Abdominal fat is notoriously difficult to get rid of, but here are four foods to include in your healthy diet that will help you to achieve a flatter stomach.

4 foods that fight the 'middle-age spread'

1. Olive oil

  • Foods that are rich in monounsaturated fat, such as olive oil, contain anti-inflammatory phytochemicals that can help to curb the build-up of abdominal fat.
  • In a 2004 study, 180 people with metabolic syndrome were divided into two groups: 90 followed a Mediterranean diet, rich in olive oil, whole grains, fruits, vegetables and nuts, and 90 followed a relatively high carbohydrate, low-fat diet.
  • Two years later, more than half the dieters in the first group no longer had metabolic syndrome — they had lost weight and had healthier cholesterol levels.
  • Inflammation in their arteries dropped dramatically, and tests indicated that the lining of their blood vessels was much healthier too.
  • They also showed less evidence of insulin resistance, which increases the risk for Type 2 diabetes and heart disease.
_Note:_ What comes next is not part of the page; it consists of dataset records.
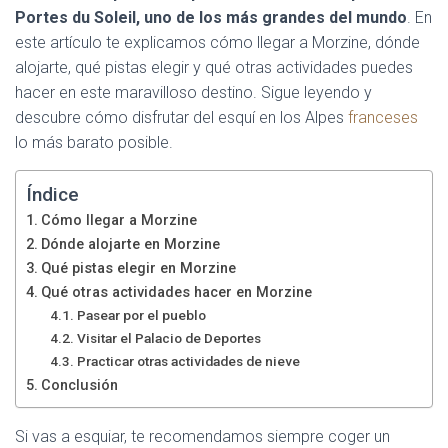
Portes du Soleil, uno de los más grandes del mundo
. En
este artículo te explicamos cómo llegar a Morzine, dónde
alojarte, qué pistas elegir y qué otras actividades puedes
hacer en este maravilloso destino. Sigue leyendo y
descubre cómo disfrutar del esquí en los Alpes
franceses
lo más barato posible.
Índice
Cómo llegar a Morzine
Dónde alojarte en Morzine
Qué pistas elegir en Morzine
Qué otras actividades hacer en Morzine
Pasear por el pueblo
Visitar el Palacio de Deportes
Practicar otras actividades de nieve
Conclusión
Si vas a esquiar, te recomendamos siempre coger un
In the control group which didn't follow the diet, 78 of 90 participants still had metabolic syndrome.

2. Nuts

  • Eating a small handful of nuts every day could help to reverse metabolic syndrome.
  • That's the implication of a Spanish study, in which participants who ate a Mediterranean diet — along with extra nuts — for a year reduced their abdominal fat, blood pressure and cholesterol levels.
  • Nuts contain anti-inflammatory substances such as fibre and antioxidants such as vitamin E.
  • A note of caution: Adding nuts, which are high in calories, to a diet already packed with too many calories and junk food could lead to weight gain.

3. Soy protein

  • In one small study, women who drank a soy-based drink daily gained less abdominal weight than those who drank a milkshake.
  • The researchers speculate that it is the isoflavones in soy that protect against adding fat in this area.
  • Try edamame (fresh green soy beans, available shelled or in the pod), soy nuts, tofu, miso soup and soy milk.

4. Green tea

  • In one study, volunteers were given a daily drink of green tea, which contains catechins, an antioxidant. (The daily dose was 625 mg; an average cup of green tea has from 150 to 250 mg.)
  • After 12 weeks, the group had a significant reduction in abdominal fat and triglycerides. Green tea may also increase the body's sensitivity to insulin, lowering the risk of diabetes.